Stablecoins have emerged as a pivotal innovation in the digital finance landscape, attracting attention from tech giants like Ant Group and JD.com. With recent regulatory developments in the U.S. and Hong Kong, and growing corporate interest, understanding what stablecoins are—and why they matter—is more important than ever.
This article breaks down the fundamentals of stablecoins, how they differ from other cryptocurrencies, their real-world applications, and the strategic motivations behind major companies entering this space.
Understanding Stablecoins: The Digital Form of Cash
Stablecoins are a type of cryptocurrency designed to maintain a stable value by being pegged to an underlying asset—most commonly fiat currencies like the U.S. dollar. Unlike volatile cryptocurrencies such as Bitcoin or Ethereum, stablecoins aim to minimize price fluctuations, making them suitable for everyday transactions and value storage.
According to Huatai Securities, “Stablecoins are effectively digital cash—equivalent to physical paper money but in digital form.” Their value is fixed relative to a reserve asset, meaning they don’t generate interest and have limited appreciation potential. This stability makes them ideal for use as a medium of exchange rather than speculative investment.
Core Types of Crypto Assets
As outlined by JD Group’s chief economist Shen Jianguang, crypto assets fall into four main categories:
- Digital currencies – including central bank digital currencies (CBDCs), tokenized deposits, and stablecoins.
- Tokenized securities – digital representations of traditional financial instruments.
- Real-world asset tokenization (RWA) – such as tokenized logistics or warehouse assets.
- Unbacked tokens – cryptocurrencies like Bitcoin and Ethereum that lack direct real-world asset backing.
Among these, stablecoins occupy a unique position due to their direct link to tangible assets.
How Do Stablecoins Maintain Stability?
The key to a stablecoin’s reliability lies in its asset backing. Most mainstream stablecoins are backed by reserves of fiat currency—typically U.S. dollars—or low-risk financial instruments like U.S. Treasury bonds.
CITIC Securities reports that while stablecoins can theoretically be backed by commodities (like gold) or even other cryptocurrencies, the vast majority rely on fiat collateral.
Market Leaders: USDT and USDC
As of June 21, the global stablecoin market was valued at approximately $261.5 billion, according to CoinGecko data.
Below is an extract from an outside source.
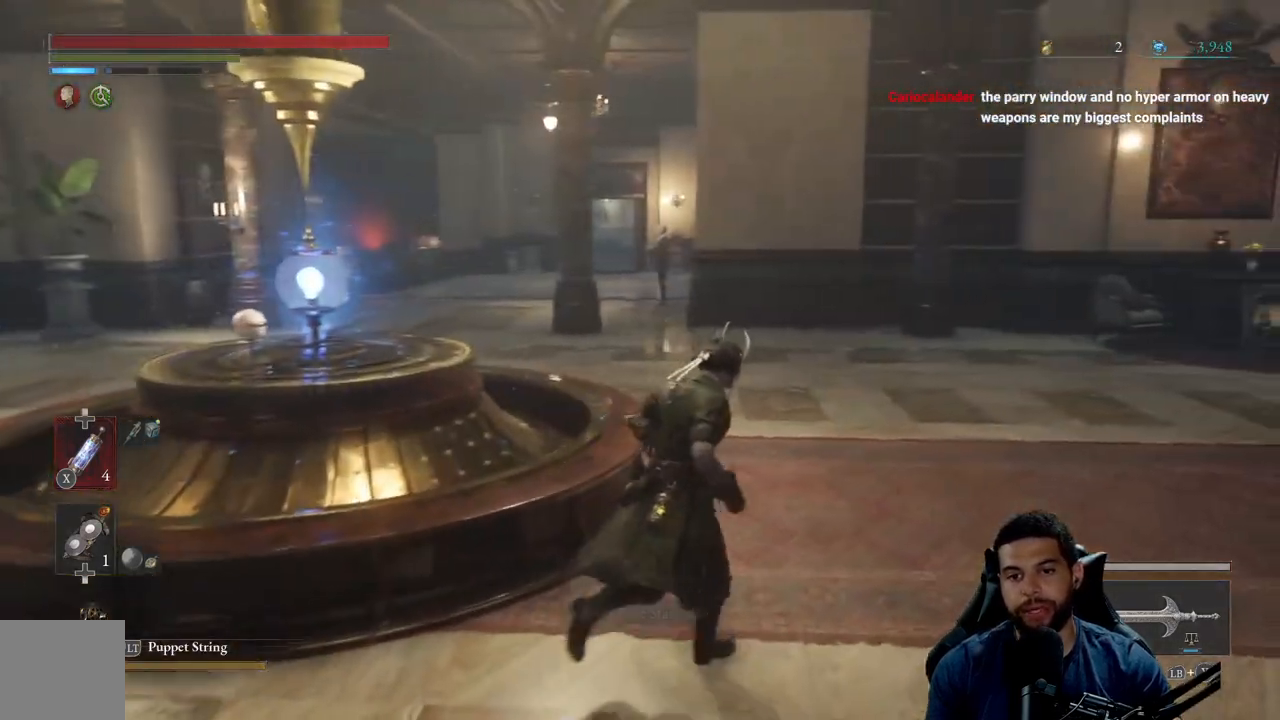
{"buttons": [], "left_stick": "up", "right_stick": "center", "events": [[33, "left_stick", "up"]]}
The two dominant players are:
- USDT (Tether): $162.2 billion in circulation
- USDC (Circle): $61.3 billion in circulation
Together, these dollar-pegged stablecoins account for about 85% of the total market.
These issuers maintain reserves equal to their outstanding supply and invest those funds in highly liquid, low-risk assets—primarily U.S. Treasuries—to generate returns while ensuring redemption capability.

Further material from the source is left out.